Women wash clothes in a river of water running across a road that was created after Cyclone Idai in Chimanimani, Zimbabwe, March 24, 2019. (Photo: VCG)
HARARE, March 24 (Xinhua) -- Zimbabwe has been severely affected by Cyclone Idai, with the death toll having risen to 259 by Friday night amid fears that more people could have lost their lives in the disaster.
Gory images of bodies being exhumed from the earth are circulating on social media, while local government minister July Moyo says the number of missing people is actually higher than earlier feared.
According to Energy Mutodi, deputy minister of Information, Media and Broadcasting Services, Zimbabwe has been the hardest hit, followed by Mozambique and then Malawi.
"UN figures show Zimbabwe had the highest number of deaths due to Cyclone Idai with 259 deaths. Landslides made the situation worse in Zimbabwe. There are fears the cyclone will return within days," he tweeted Saturday.

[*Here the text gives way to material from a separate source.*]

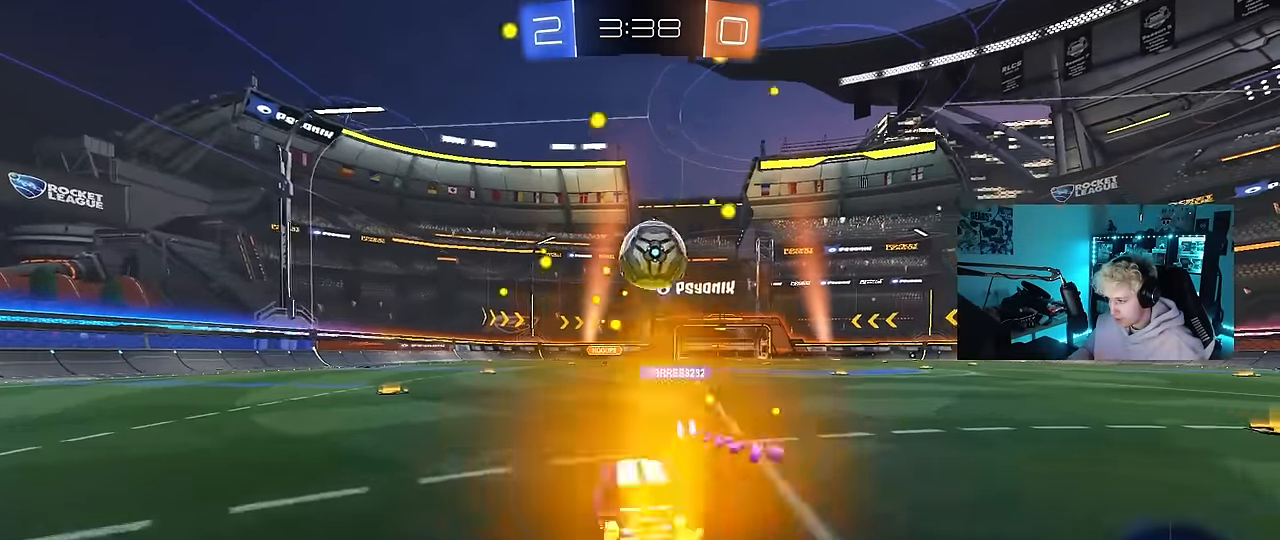
{"keys": [], "mouse": [], "events": [[67, "d", "up"], [167, "s", "up"]]}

The United Nations confirmed on Friday that at least 16,000 households had been displaced in Zimbabwe.
According to official figures released by the ministry, Chimanimani District, a mountainous area in the province of Manicaland, eastern Zimbabwe, was the worst affected as the cyclone hit the country mid-March.
Rescuing efforts entered the eighth day on Sunday with the security services, government departments and volunteers searching for survivors and exhuming trapped bodies.
Moyo said an entire township and its amenities including a police station, schools, business center and government offices was swept away.
"In Rusitu, we had a police camp which was wiped out; we had agricultural extension officers who were housed there," he said,
"We had a school where we lost three teachers, the headmaster and 39 pupils. These are the areas where we frantically want to reach, but there are many others," he added.
There are reports of other residential and business areas being wiped out while survivors are in desperate need of food, water and shelter.
Efforts are being made to repair damaged roads and bridges to enable rescuers to reach stranded victims.